Pas kita mau pergi ke Angkor Wat lagi, dia pun mengantar kepergian kami sambil meminjamkan topi tradisional Kamboja kepada kita. Katanya biar kita enggak kepanasan. Tapi topi ini sangatlah usefull. Buset, panasnya Kamboja saat itu, enggak ada obatnya. Panas pake banget, bangetnya pangkat empat. Jalan aja sampai sempoyongan. Sitti aja sampai mimisan.


Pulang dari Angkor Wat, si manajer hotel kembali menyambut kami.

Singkat cerita, ketika kembali ke Indonesia, aku pergi menemui teman kantorku di kantin. Saat itu aku masih menjadi reporter di Natgeo Kids Indonesia. Temanku ini bisa melihat hal-hal yang tidak bisa dilihat oleh orang normal. Bahkan dia juga bisa merasakan ada sesuatu atau enggak.

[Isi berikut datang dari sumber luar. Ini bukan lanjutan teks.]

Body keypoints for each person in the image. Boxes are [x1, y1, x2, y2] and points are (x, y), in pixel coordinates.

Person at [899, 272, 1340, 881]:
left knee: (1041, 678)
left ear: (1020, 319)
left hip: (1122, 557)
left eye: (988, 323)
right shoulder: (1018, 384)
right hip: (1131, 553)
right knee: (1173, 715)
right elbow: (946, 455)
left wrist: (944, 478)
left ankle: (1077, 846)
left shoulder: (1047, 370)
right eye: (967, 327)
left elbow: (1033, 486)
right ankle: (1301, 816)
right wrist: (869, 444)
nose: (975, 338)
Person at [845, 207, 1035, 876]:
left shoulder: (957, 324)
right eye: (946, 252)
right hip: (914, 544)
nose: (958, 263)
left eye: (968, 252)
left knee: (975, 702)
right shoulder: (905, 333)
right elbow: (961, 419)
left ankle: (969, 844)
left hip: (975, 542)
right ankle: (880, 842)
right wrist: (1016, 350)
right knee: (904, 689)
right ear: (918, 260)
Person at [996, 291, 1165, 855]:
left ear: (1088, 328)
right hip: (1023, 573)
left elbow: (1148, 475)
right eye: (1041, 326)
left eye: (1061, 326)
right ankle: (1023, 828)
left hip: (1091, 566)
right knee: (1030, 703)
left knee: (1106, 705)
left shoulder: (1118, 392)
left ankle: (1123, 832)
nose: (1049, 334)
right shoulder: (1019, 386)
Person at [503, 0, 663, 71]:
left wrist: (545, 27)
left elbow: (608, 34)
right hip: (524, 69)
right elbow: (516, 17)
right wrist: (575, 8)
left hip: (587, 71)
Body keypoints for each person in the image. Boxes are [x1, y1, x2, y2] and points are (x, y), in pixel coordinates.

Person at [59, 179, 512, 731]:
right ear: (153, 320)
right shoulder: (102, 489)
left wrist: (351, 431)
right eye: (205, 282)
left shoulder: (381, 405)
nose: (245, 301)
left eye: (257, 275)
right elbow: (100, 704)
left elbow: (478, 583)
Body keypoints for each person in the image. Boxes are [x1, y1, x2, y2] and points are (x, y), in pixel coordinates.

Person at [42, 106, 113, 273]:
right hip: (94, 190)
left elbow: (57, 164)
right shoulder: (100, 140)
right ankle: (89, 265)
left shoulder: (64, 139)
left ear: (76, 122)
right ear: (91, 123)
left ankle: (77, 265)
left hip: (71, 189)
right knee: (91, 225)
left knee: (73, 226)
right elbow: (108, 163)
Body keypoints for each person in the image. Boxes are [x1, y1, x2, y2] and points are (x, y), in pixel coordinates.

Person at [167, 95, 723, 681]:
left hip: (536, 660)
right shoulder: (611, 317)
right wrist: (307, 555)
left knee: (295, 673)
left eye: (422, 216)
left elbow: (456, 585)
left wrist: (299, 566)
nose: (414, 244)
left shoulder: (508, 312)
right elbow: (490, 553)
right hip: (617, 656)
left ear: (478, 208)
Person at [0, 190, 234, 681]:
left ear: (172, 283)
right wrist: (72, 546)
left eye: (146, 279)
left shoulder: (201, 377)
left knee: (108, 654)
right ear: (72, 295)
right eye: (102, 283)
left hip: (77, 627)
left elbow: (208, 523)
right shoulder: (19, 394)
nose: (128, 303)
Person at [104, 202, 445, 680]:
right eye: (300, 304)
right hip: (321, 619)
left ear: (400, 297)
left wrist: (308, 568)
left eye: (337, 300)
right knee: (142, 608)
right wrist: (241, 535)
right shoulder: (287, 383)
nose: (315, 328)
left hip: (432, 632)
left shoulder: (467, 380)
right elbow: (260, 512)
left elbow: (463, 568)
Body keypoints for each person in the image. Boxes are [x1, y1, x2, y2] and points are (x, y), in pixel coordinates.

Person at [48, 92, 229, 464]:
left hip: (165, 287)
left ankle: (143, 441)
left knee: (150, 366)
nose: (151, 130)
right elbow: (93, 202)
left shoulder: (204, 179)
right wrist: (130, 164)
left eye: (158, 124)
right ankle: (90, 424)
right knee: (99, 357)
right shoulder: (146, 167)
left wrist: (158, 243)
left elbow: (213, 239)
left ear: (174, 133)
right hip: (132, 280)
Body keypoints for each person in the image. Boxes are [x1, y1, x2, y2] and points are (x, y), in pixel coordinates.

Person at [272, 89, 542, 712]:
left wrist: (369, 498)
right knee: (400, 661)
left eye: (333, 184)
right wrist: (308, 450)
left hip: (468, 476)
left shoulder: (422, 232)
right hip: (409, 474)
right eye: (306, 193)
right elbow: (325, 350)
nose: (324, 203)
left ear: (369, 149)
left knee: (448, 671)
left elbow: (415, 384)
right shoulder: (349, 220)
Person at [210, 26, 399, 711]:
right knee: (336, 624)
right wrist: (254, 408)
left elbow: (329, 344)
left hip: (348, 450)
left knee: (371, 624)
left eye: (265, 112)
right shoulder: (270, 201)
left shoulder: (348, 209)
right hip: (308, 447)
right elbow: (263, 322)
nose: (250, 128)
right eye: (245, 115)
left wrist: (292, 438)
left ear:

Temanku itu ada dua orang, Mba Shinta dan Mba Didi. Orang yang pertama aku tanya si Mba Shinta.
"Mpok, ada yang ngikut gak di belakang aku?" Hahahaha... entah kenapa aku masih takut-takut saat tiba di Indonesia. Si Mba Shinta bilang enggak ada apa-apa. Dia tanya kenapa, aku ceritain kejadian saat di Kamboja.

Mba Didi yang menyimak cerita sambil manggut-manggut dan merokok, tiba-tiba mengangkat telepon dari pacarnya Mas Nugie (sekarang udah jadi suaminya). Mba Didi pun menceritakan kejadian aku itu ke Mas Nugie. Tiba-tiba, Mba Didi bilang gini:

"Mel, kata Nugie, lu waktu di Kamboja nendang sesuatu, gak?"

Aku bingung, dan mengingat-ingat, flashback perjalanan waktu ke Kamboja itu. Sampai akhirnya aku inget, kejadian tak sengaja menendang sesajen saat di pasar malam.

"Kata Nugie, lu di sana nendang sesuatu. Yang ditendang marah, makannya ngikutin lu ke hotel terus ngegangguin elu. Tapi untung lu waktu itu berdoa dan minta maaf, yang ganggu lu jadi enggak marah-marah lagi."

Wah, takjub gue. Padahal beberapa informasi enggak aku ceritain, tapi Mas Nugie bisa menerawang dan apa yang dia omongin benar semua. Sampe merinding gue saat itu.

Ini pengalaman pertama aku digangguin makhluk lain ketika lagi travelling. Setelah kejadian ini, aku selalu berusaha untuk menjaga sikap, perilaku, dan kata-kata ketika pergi ke tempat orang. Sungguh pengalam ngeri-ngeri sedap, yang enggak akan aku lupa.